What can be concluded about the reaction represented below in terms of spontaneity?

`2A + B ->2C`
`DeltaH =89 (kJ)/(mol)`
`DeltaS = 0.070 (kJ)/(mol)`

Answer 1

The reaction is not spontaneous below 1000 °C, at equilibrium at 1000 °C, and spontaneous above 1000 °C.

Explanation:

`"2A + B" → "2C"`

`ΔH = "89 kJ·mol"^"-1"`; `ΔS = "0.070 kJ·mol"^"-1""K"^"-1"`

A reaction is

• spontaneous if `ΔG < 0`
• at equilibrium if `ΔG = 0`
• not spontaneous if `ΔG > 0`

`ΔG = ΔH - TΔS`

`ΔH` is +, and `ΔS` is +.

At low temperatures, the `ΔH` term will predominate.

`ΔG` will be +, and the reaction will not be spontaneous.

At high temperatures, the `TΔS` term will predominate.
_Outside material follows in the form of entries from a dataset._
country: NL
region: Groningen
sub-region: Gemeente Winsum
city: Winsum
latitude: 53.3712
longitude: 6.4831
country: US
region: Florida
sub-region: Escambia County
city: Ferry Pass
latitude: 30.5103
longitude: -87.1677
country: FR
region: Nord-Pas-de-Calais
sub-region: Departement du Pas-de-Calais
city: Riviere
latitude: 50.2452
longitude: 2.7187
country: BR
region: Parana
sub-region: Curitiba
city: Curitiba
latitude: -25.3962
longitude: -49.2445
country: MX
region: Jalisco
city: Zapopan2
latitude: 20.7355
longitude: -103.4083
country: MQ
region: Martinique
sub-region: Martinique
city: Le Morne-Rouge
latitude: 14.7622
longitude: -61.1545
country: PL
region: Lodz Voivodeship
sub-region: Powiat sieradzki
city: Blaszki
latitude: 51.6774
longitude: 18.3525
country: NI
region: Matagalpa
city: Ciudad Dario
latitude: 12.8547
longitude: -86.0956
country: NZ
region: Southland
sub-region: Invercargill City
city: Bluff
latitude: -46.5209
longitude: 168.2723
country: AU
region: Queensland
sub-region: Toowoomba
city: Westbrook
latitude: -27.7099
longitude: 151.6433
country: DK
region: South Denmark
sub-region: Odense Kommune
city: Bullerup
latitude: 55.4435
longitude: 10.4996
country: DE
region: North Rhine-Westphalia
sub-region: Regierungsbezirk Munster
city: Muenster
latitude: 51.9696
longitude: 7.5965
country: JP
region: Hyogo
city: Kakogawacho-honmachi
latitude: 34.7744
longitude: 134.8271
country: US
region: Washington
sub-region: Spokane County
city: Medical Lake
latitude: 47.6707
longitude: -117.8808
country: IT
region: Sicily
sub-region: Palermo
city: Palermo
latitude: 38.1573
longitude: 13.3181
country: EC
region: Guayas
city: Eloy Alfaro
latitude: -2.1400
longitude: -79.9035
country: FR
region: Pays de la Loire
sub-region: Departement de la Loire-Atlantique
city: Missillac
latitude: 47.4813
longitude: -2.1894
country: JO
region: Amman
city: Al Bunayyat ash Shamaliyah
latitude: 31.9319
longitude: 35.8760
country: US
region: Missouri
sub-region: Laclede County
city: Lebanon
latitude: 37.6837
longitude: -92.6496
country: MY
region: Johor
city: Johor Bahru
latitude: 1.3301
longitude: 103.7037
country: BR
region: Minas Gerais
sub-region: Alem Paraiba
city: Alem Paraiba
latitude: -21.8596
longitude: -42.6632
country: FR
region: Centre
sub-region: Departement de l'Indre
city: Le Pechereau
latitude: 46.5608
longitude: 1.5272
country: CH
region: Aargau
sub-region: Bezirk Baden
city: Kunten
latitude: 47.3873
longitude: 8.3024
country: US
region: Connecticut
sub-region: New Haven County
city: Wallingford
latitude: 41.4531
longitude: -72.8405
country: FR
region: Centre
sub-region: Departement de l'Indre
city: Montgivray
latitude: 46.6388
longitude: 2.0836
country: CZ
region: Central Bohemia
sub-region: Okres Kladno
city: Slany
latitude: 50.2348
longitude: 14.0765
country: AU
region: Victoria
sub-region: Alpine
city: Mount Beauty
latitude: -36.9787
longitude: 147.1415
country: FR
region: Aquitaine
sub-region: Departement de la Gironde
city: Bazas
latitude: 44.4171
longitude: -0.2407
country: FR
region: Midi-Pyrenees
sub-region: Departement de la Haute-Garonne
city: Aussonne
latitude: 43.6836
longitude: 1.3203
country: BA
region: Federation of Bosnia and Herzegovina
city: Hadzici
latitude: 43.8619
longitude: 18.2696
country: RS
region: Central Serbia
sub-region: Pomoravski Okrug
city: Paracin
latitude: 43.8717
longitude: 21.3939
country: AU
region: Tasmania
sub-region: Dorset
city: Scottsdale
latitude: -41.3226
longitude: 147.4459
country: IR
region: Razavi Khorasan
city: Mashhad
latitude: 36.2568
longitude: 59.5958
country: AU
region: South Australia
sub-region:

`ΔG` will be negative, and the reaction will be spontaneous.

At equilibrium,

`ΔG = ΔH -TΔS = 0`

`89 color(red)(cancel(color(black)("kJ·mol"^"-1"))) - T × 0.070 color(red)(cancel(color(black)("kJ·mol"^"-1")))"K"^"-1" = 0`

`T = 89/("0.070 K"^"-1") = "1271 K" = "1000 °C"`

The reaction is at equilibrium at 1000 °C.